■ LISTED RECORDS:
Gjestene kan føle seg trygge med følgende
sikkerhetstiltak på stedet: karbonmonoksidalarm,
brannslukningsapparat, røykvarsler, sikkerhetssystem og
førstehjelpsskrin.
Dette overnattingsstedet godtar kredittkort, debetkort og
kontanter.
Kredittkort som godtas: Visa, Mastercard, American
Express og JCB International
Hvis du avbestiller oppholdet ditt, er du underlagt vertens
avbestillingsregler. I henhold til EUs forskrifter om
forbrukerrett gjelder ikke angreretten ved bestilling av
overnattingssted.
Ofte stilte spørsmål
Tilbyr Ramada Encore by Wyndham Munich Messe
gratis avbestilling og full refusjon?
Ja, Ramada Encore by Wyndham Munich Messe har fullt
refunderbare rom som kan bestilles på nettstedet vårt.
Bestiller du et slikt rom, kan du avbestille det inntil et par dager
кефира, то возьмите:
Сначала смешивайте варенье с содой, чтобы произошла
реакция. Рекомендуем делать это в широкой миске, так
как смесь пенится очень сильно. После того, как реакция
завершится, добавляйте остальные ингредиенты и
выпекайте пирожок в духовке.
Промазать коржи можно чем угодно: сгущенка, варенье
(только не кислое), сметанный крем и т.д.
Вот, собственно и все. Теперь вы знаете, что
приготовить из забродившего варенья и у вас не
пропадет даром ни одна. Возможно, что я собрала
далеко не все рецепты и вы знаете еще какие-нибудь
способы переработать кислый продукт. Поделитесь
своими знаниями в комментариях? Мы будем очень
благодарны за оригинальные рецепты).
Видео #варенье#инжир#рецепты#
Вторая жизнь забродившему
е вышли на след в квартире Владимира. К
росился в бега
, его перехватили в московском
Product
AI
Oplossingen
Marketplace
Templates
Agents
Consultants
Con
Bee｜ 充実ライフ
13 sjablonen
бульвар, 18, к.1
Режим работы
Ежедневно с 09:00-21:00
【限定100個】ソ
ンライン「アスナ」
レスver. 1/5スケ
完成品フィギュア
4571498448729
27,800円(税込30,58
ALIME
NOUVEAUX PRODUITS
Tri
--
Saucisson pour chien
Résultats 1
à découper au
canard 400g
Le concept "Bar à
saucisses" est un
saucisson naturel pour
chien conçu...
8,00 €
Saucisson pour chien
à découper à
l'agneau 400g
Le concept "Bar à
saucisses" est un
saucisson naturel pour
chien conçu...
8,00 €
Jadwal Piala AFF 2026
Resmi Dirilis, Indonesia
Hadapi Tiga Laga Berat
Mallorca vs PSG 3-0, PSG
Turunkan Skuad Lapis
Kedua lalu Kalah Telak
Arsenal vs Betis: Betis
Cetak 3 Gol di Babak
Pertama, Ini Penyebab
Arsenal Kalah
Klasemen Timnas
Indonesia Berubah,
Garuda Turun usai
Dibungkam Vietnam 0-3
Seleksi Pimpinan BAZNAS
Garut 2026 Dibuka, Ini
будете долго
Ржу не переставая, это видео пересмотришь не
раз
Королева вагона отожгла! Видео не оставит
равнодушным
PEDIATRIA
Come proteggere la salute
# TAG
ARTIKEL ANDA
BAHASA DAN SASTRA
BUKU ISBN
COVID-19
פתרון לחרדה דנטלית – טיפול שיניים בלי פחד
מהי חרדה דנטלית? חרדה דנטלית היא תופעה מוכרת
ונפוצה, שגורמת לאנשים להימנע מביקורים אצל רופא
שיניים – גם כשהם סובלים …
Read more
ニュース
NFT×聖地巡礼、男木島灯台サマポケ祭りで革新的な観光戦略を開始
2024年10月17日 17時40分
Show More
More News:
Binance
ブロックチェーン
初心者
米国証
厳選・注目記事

■ TASK REQUIREMENTS: Output the text of all the records above as a JSON array of strings, one string per line, leaving out any blank lines.

■ OUTPUT OF THE EXERCISE:
[
  "Gjestene kan føle seg trygge med følgende",
  "sikkerhetstiltak på stedet: karbonmonoksidalarm,",
  "brannslukningsapparat, røykvarsler, sikkerhetssystem og",
  "førstehjelpsskrin.",
  "Dette overnattingsstedet godtar kredittkort, debetkort og",
  "kontanter.",
  "Kredittkort som godtas: Visa, Mastercard, American",
  "Express og JCB International",
  "Hvis du avbestiller oppholdet ditt, er du underlagt vertens",
  "avbestillingsregler. I henhold til EUs forskrifter om",
  "forbrukerrett gjelder ikke angreretten ved bestilling av",
  "overnattingssted.",
  "Ofte stilte spørsmål",
  "Tilbyr Ramada Encore by Wyndham Munich Messe",
  "gratis avbestilling og full refusjon?",
  "Ja, Ramada Encore by Wyndham Munich Messe har fullt",
  "refunderbare rom som kan bestilles på nettstedet vårt.",
  "Bestiller du et slikt rom, kan du avbestille det inntil et par dager",
  "кефира, то возьмите:",
  "Сначала смешивайте варенье с содой, чтобы произошла",
  "реакция. Рекомендуем делать это в широкой миске, так",
  "как смесь пенится очень сильно. После того, как реакция",
  "завершится, добавляйте остальные ингредиенты и",
  "выпекайте пирожок в духовке.",
  "Промазать коржи можно чем угодно: сгущенка, варенье",
  "(только не кислое), сметанный крем и т.д.",
  "Вот, собственно и все. Теперь вы знаете, что",
  "приготовить из забродившего варенья и у вас не",
  "пропадет даром ни одна. Возможно, что я собрала",
  "далеко не все рецепты и вы знаете еще какие-нибудь",
  "способы переработать кислый продукт. Поделитесь",
  "своими знаниями в комментариях? Мы будем очень",
  "благодарны за оригинальные рецепты).",
  "Видео #варенье#инжир#рецепты#",
  "Вторая жизнь забродившему",
  "е вышли на след в квартире Владимира. К",
  "росился в бега",
  ", его перехватили в московском",
  "Product",
  "AI",
  "Oplossingen",
  "Marketplace",
  "Templates",
  "Agents",
  "Consultants",
  "Con",
  "Bee｜ 充実ライフ",
  "13 sjablonen",
  "бульвар, 18, к.1",
  "Режим работы",
  "Ежедневно с 09:00-21:00",
  "【限定100個】ソ",
  "ンライン「アスナ」",
  "レスver. 1/5スケ",
  "完成品フィギュア",
  "4571498448729",
  "27,800円(税込30,58",
  "ALIME",
  "NOUVEAUX PRODUITS",
  "Tri",
  "--",
  "Saucisson pour chien",
  "Résultats 1",
  "à découper au",
  "canard 400g",
  "Le concept \"Bar à",
  "saucisses\" est un",
  "saucisson naturel pour",
  "chien conçu...",
  "8,00 €",
  "Saucisson pour chien",
  "à découper à",
  "l'agneau 400g",
  "Le concept \"Bar à",
  "saucisses\" est un",
  "saucisson naturel pour",
  "chien conçu...",
  "8,00 €",
  "Jadwal Piala AFF 2026",
  "Resmi Dirilis, Indonesia",
  "Hadapi Tiga Laga Berat",
  "Mallorca vs PSG 3-0, PSG",
  "Turunkan Skuad Lapis",
  "Kedua lalu Kalah Telak",
  "Arsenal vs Betis: Betis",
  "Cetak 3 Gol di Babak",
  "Pertama, Ini Penyebab",
  "Arsenal Kalah",
  "Klasemen Timnas",
  "Indonesia Berubah,",
  "Garuda Turun usai",
  "Dibungkam Vietnam 0-3",
  "Seleksi Pimpinan BAZNAS",
  "Garut 2026 Dibuka, Ini",
  "будете долго",
  "Ржу не переставая, это видео пересмотришь не",
  "раз",
  "Королева вагона отожгла! Видео не оставит",
  "равнодушным",
  "PEDIATRIA",
  "Come proteggere la salute",
  "# TAG",
  "ARTIKEL ANDA",
  "BAHASA DAN SASTRA",
  "BUKU ISBN",
  "COVID-19",
  "פתרון לחרדה דנטלית – טיפול שיניים בלי פחד",
  "מהי חרדה דנטלית? חרדה דנטלית היא תופעה מוכרת",
  "ונפוצה, שגורמת לאנשים להימנע מביקורים אצל רופא",
  "שיניים – גם כשהם סובלים …",
  "Read more",
  "ニュース",
  "NFT×聖地巡礼、男木島灯台サマポケ祭りで革新的な観光戦略を開始",
  "2024年10月17日 17時40分",
  "Show More",
  "More News:",
  "Binance",
  "ブロックチェーン",
  "初心者",
  "米国証",
  "厳選・注目記事"
]